> _What you are asked to do_
Print out the data precisely as it appears here, with no pictures.

> _Information provided_
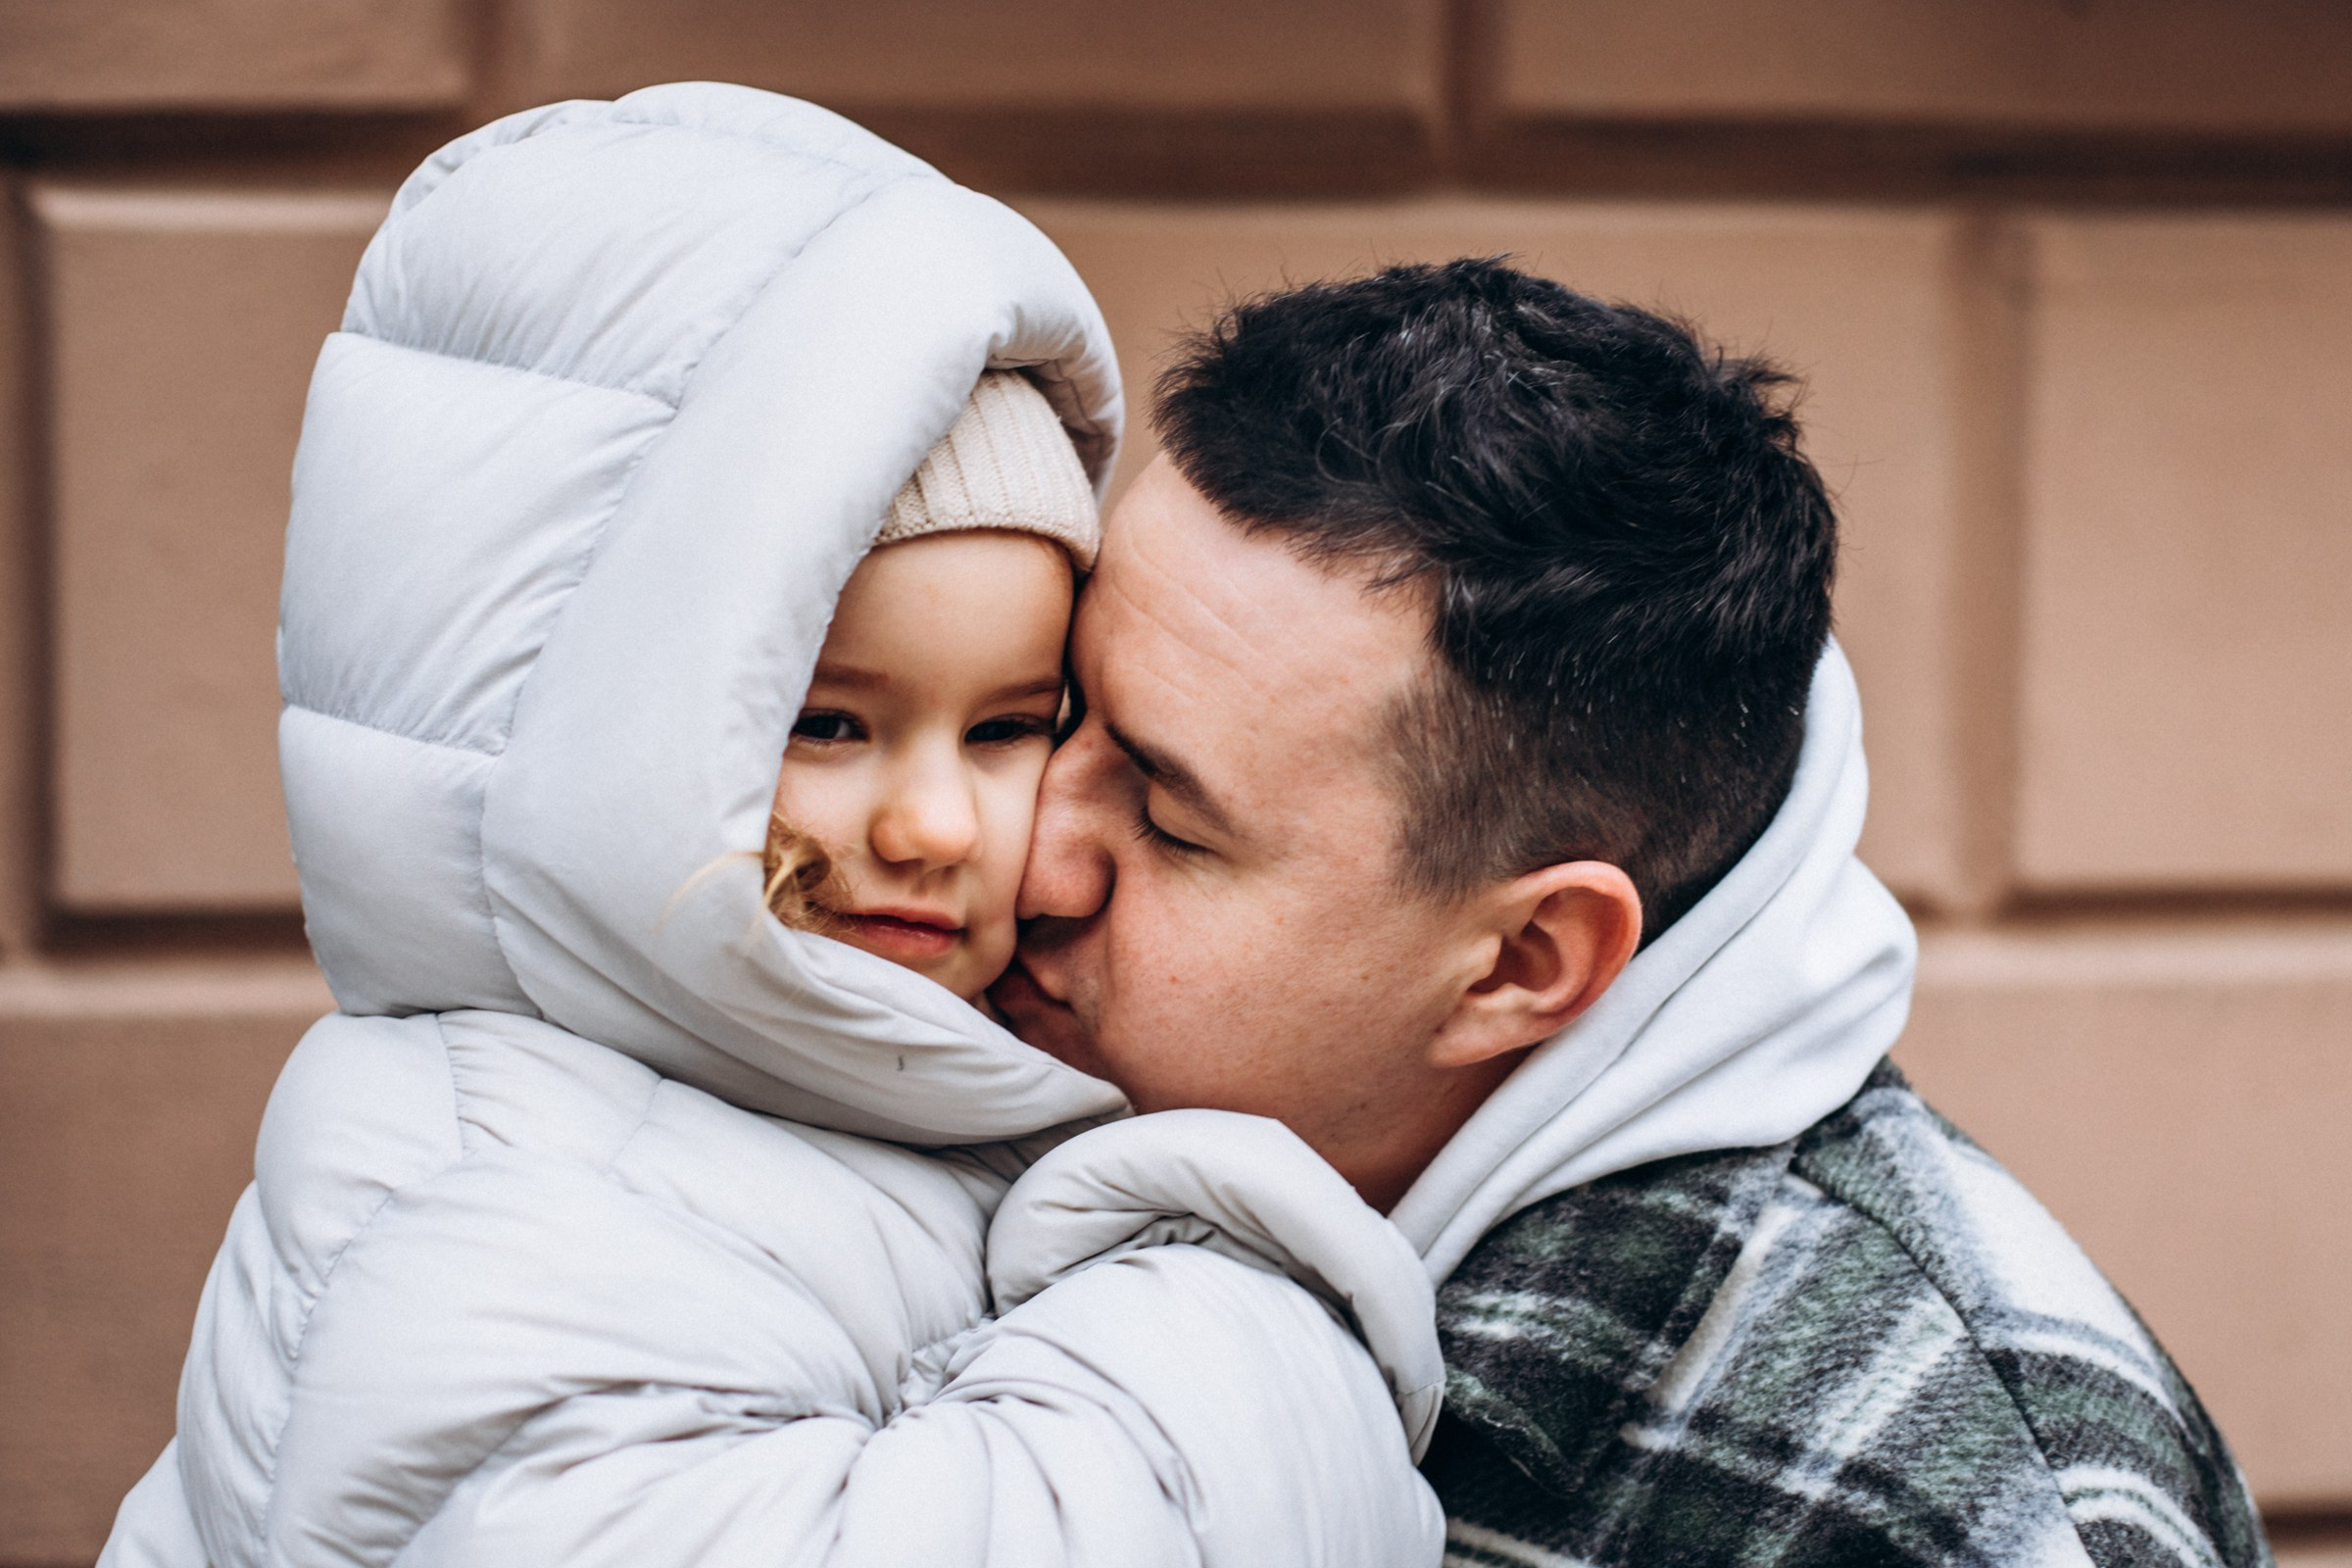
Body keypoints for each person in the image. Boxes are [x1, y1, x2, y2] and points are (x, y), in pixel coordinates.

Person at [97, 84, 1445, 1568]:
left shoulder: (829, 1098)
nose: (938, 824)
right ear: (601, 738)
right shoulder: (492, 1170)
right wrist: (1223, 1273)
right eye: (826, 725)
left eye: (1010, 727)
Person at [994, 259, 2272, 1567]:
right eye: (1048, 710)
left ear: (1519, 965)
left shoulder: (1928, 1507)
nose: (1026, 854)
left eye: (1168, 820)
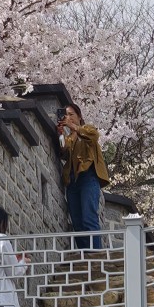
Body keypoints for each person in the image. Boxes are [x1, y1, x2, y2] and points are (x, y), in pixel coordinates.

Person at [57, 103, 110, 250]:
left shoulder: (87, 129)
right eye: (65, 115)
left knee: (89, 218)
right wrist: (61, 133)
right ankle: (84, 256)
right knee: (77, 222)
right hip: (73, 180)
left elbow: (93, 137)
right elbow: (64, 152)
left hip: (88, 177)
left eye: (71, 114)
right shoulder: (70, 138)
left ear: (79, 116)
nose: (68, 118)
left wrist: (73, 127)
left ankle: (96, 256)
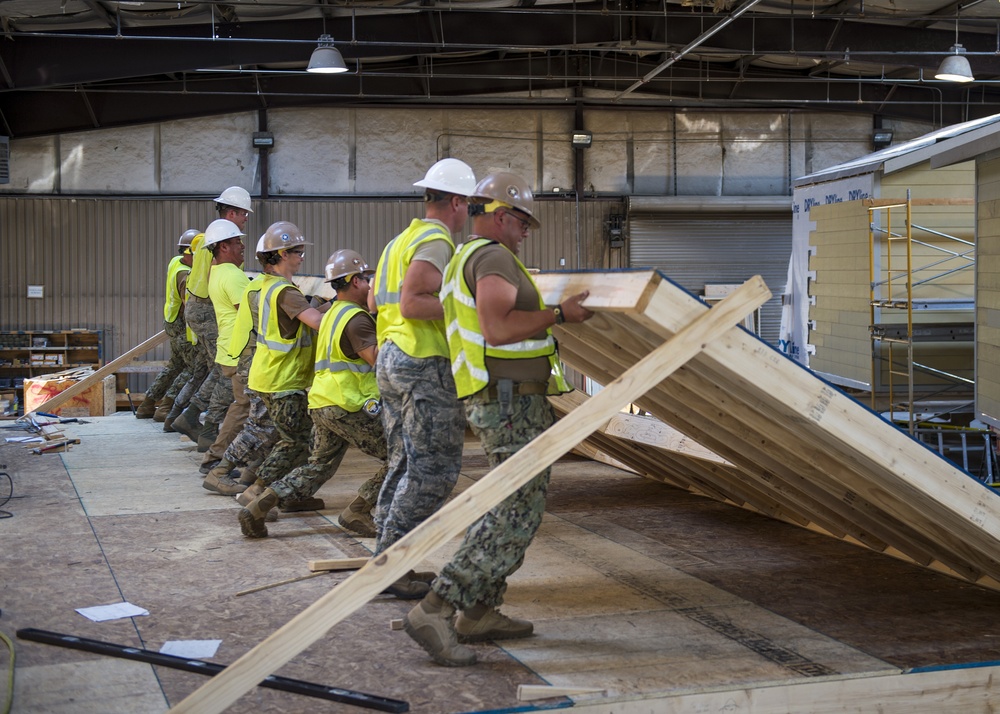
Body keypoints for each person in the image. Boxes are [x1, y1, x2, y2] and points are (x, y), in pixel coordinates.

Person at [403, 171, 593, 666]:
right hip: (508, 401)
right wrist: (559, 315)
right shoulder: (491, 256)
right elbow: (497, 328)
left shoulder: (470, 255)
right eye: (523, 221)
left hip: (502, 397)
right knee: (514, 510)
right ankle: (438, 606)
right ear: (501, 216)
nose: (528, 230)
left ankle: (480, 609)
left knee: (514, 504)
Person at [368, 158, 477, 599]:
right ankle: (393, 563)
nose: (469, 211)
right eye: (468, 203)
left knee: (404, 462)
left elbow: (376, 300)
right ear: (456, 201)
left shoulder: (400, 240)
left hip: (392, 356)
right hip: (423, 361)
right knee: (433, 471)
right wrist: (470, 308)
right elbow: (414, 303)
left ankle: (385, 559)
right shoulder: (437, 240)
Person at [239, 249, 387, 538]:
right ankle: (358, 509)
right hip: (348, 404)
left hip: (322, 401)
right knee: (402, 455)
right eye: (366, 279)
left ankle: (258, 506)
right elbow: (379, 362)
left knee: (317, 465)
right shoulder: (356, 319)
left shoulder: (332, 315)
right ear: (355, 281)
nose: (370, 286)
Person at [233, 221, 326, 537]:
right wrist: (345, 310)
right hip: (283, 379)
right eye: (298, 252)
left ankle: (277, 492)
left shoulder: (264, 286)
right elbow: (317, 323)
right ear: (282, 253)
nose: (301, 257)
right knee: (296, 441)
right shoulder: (287, 293)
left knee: (292, 439)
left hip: (267, 374)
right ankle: (256, 492)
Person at [171, 187, 253, 451]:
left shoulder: (212, 237)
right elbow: (222, 279)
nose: (245, 219)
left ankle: (192, 417)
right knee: (231, 370)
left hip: (202, 306)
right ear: (231, 212)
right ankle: (202, 425)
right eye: (243, 213)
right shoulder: (220, 240)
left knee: (221, 369)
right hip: (208, 308)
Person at [198, 217, 251, 484]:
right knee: (244, 406)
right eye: (236, 242)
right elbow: (250, 314)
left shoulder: (217, 272)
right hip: (240, 351)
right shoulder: (232, 275)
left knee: (243, 406)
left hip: (229, 350)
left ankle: (221, 457)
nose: (242, 246)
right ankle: (217, 459)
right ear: (222, 247)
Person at [134, 229, 199, 419]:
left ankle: (146, 405)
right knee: (193, 368)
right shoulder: (185, 276)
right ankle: (166, 408)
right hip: (182, 326)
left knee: (175, 365)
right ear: (189, 254)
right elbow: (191, 306)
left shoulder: (175, 262)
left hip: (171, 321)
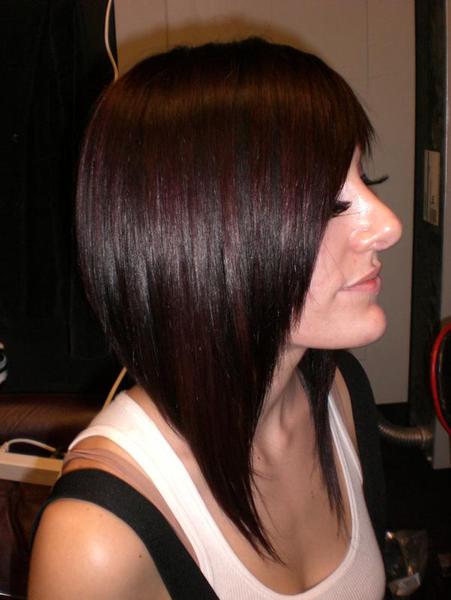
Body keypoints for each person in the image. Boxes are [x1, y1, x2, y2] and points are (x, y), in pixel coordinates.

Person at [28, 38, 402, 599]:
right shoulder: (96, 537)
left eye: (364, 180)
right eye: (328, 199)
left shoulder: (341, 396)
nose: (389, 225)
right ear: (207, 236)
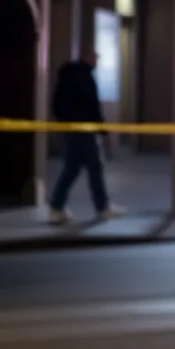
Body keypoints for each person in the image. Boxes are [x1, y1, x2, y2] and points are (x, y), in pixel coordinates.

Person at [47, 51, 125, 223]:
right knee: (95, 167)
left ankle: (57, 206)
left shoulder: (66, 76)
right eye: (96, 58)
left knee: (72, 168)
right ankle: (102, 206)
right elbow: (92, 107)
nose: (96, 62)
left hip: (69, 128)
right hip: (84, 130)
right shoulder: (86, 78)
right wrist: (102, 130)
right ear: (89, 59)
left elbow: (56, 103)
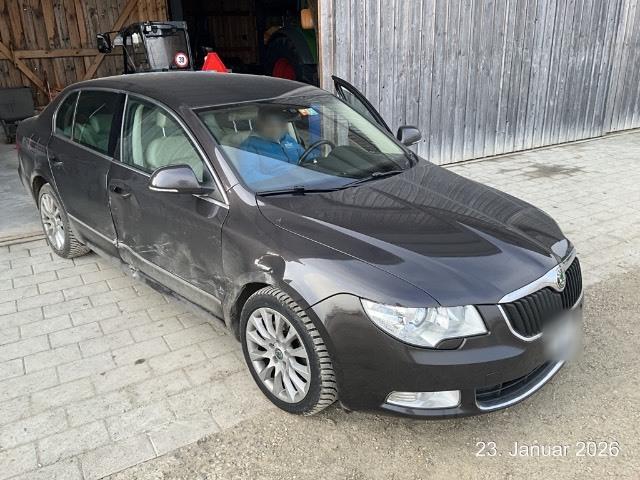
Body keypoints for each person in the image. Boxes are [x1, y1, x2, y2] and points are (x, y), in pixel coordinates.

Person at [241, 107, 305, 164]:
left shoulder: (287, 138)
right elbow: (249, 172)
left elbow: (306, 157)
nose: (277, 129)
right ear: (261, 125)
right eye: (271, 125)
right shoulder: (250, 146)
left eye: (281, 124)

> _Response_
Body keypoints for each person in the image. Boxes are [x1, y1, x2, y2] and points are (x, y), in pixel coordinates.

Person at [97, 84, 1445, 1568]:
left shoulder: (829, 1098)
nose: (938, 824)
right ear: (601, 738)
right shoulder: (492, 1170)
right wrist: (1223, 1273)
right eye: (826, 725)
left eye: (1010, 727)
Person at [994, 259, 2272, 1567]:
right eye: (1048, 710)
left ear: (1519, 965)
left shoulder: (1928, 1507)
nose: (1026, 854)
left eye: (1168, 820)
Body keypoints for each person in the image. Boxes are [x1, y1, x2, y2] and points are (x, y), in pixel coordinates.

Person at [57, 103, 110, 250]:
left shoulder: (87, 129)
right eye: (65, 115)
left knee: (89, 218)
right wrist: (61, 133)
right ankle: (84, 256)
right knee: (77, 222)
right hip: (73, 180)
left elbow: (93, 137)
right elbow: (64, 152)
left hip: (88, 177)
left eye: (71, 114)
right shoulder: (70, 138)
left ear: (79, 116)
nose: (68, 118)
left wrist: (73, 127)
left ankle: (96, 256)
Body keypoints for each person in the image. Boxes are [x1, y1, x2, y2] and points are (x, y), in pixel coordinates.

Person at [403, 171, 593, 666]:
right hip: (508, 401)
right wrist: (559, 315)
right shoulder: (491, 256)
right elbow: (497, 328)
left shoulder: (470, 255)
right eye: (523, 221)
left hip: (502, 397)
right knee: (514, 510)
right ankle: (438, 606)
right ear: (501, 216)
nose: (528, 230)
left ankle: (480, 609)
left knee: (514, 504)
Person at [368, 158, 477, 599]:
right ankle: (393, 563)
nose: (469, 211)
right eye: (468, 203)
left knee: (404, 462)
left elbow: (376, 300)
right ear: (456, 201)
left shoulder: (400, 240)
left hip: (392, 356)
right hip: (423, 361)
right knee: (433, 471)
right wrist: (470, 308)
right elbow: (414, 303)
left ankle: (385, 559)
right shoulder: (437, 240)
Person at [239, 249, 387, 538]:
right ankle: (358, 509)
right hip: (348, 404)
left hip: (322, 401)
right knee: (402, 455)
right eye: (366, 279)
left ankle: (258, 506)
right elbow: (379, 362)
left knee: (317, 465)
right shoulder: (356, 319)
left shoulder: (332, 315)
right ear: (355, 281)
nose: (370, 286)
Person at [233, 221, 326, 537]:
right wrist: (345, 310)
right hip: (283, 379)
right eye: (298, 252)
left ankle: (277, 492)
left shoulder: (264, 286)
right elbow: (317, 323)
right ear: (282, 253)
nose: (301, 257)
right knee: (296, 441)
right shoulder: (287, 293)
left knee: (292, 439)
left hip: (267, 374)
right ankle: (256, 492)
Person at [171, 187, 253, 451]:
left shoulder: (212, 237)
right elbow: (222, 279)
nose: (245, 219)
left ankle: (192, 417)
right knee: (231, 370)
left hip: (202, 306)
right ear: (231, 212)
right ankle: (202, 425)
right eye: (243, 213)
right shoulder: (220, 240)
left knee: (221, 369)
right hip: (208, 308)
Person at [198, 217, 251, 484]:
right knee: (244, 406)
right eye: (236, 242)
right elbow: (250, 314)
left shoulder: (217, 272)
right hip: (240, 351)
right shoulder: (232, 275)
left knee: (243, 406)
left hip: (229, 350)
left ankle: (221, 457)
nose: (242, 246)
right ankle: (217, 459)
right ear: (222, 247)
Person at [134, 229, 199, 419]:
left ankle: (146, 405)
right knee: (193, 368)
right shoulder: (185, 276)
right ankle: (166, 408)
right hip: (182, 326)
left knee: (175, 365)
right ear: (189, 254)
right elbow: (191, 306)
left shoulder: (175, 262)
left hip: (171, 321)
Body keypoints for each person in the image. Boxes are [x1, y1, x2, y2] and points are (x, y), in pixel coordinates.

Person at [28, 38, 402, 599]:
right shoulder: (96, 537)
left eye: (364, 180)
right eye: (328, 199)
left shoulder: (341, 396)
nose: (389, 225)
right ear: (207, 236)
Body keypoints for each person in the image. Boxes are [x1, y1, x2, y2] and points are (x, y), in pixel coordinates.

Person at [47, 51, 125, 223]:
right knee: (95, 167)
left ankle: (57, 206)
left shoulder: (66, 76)
right eye: (96, 58)
left knee: (72, 168)
right ankle: (102, 206)
right elbow: (92, 107)
nose: (96, 62)
left hip: (69, 128)
right hip: (84, 130)
right shoulder: (86, 78)
right wrist: (102, 130)
right ear: (89, 59)
left elbow: (56, 103)
Body keypoints for each person in the image. Boxes are [x1, y1, x2, y2] and points are (x, y), in pixel coordinates.

Person at [241, 107, 305, 164]:
left shoulder: (287, 138)
right elbow: (249, 172)
left elbow: (306, 157)
nose: (277, 129)
right ear: (261, 125)
right eye: (271, 125)
right shoulder: (250, 146)
left eye: (281, 124)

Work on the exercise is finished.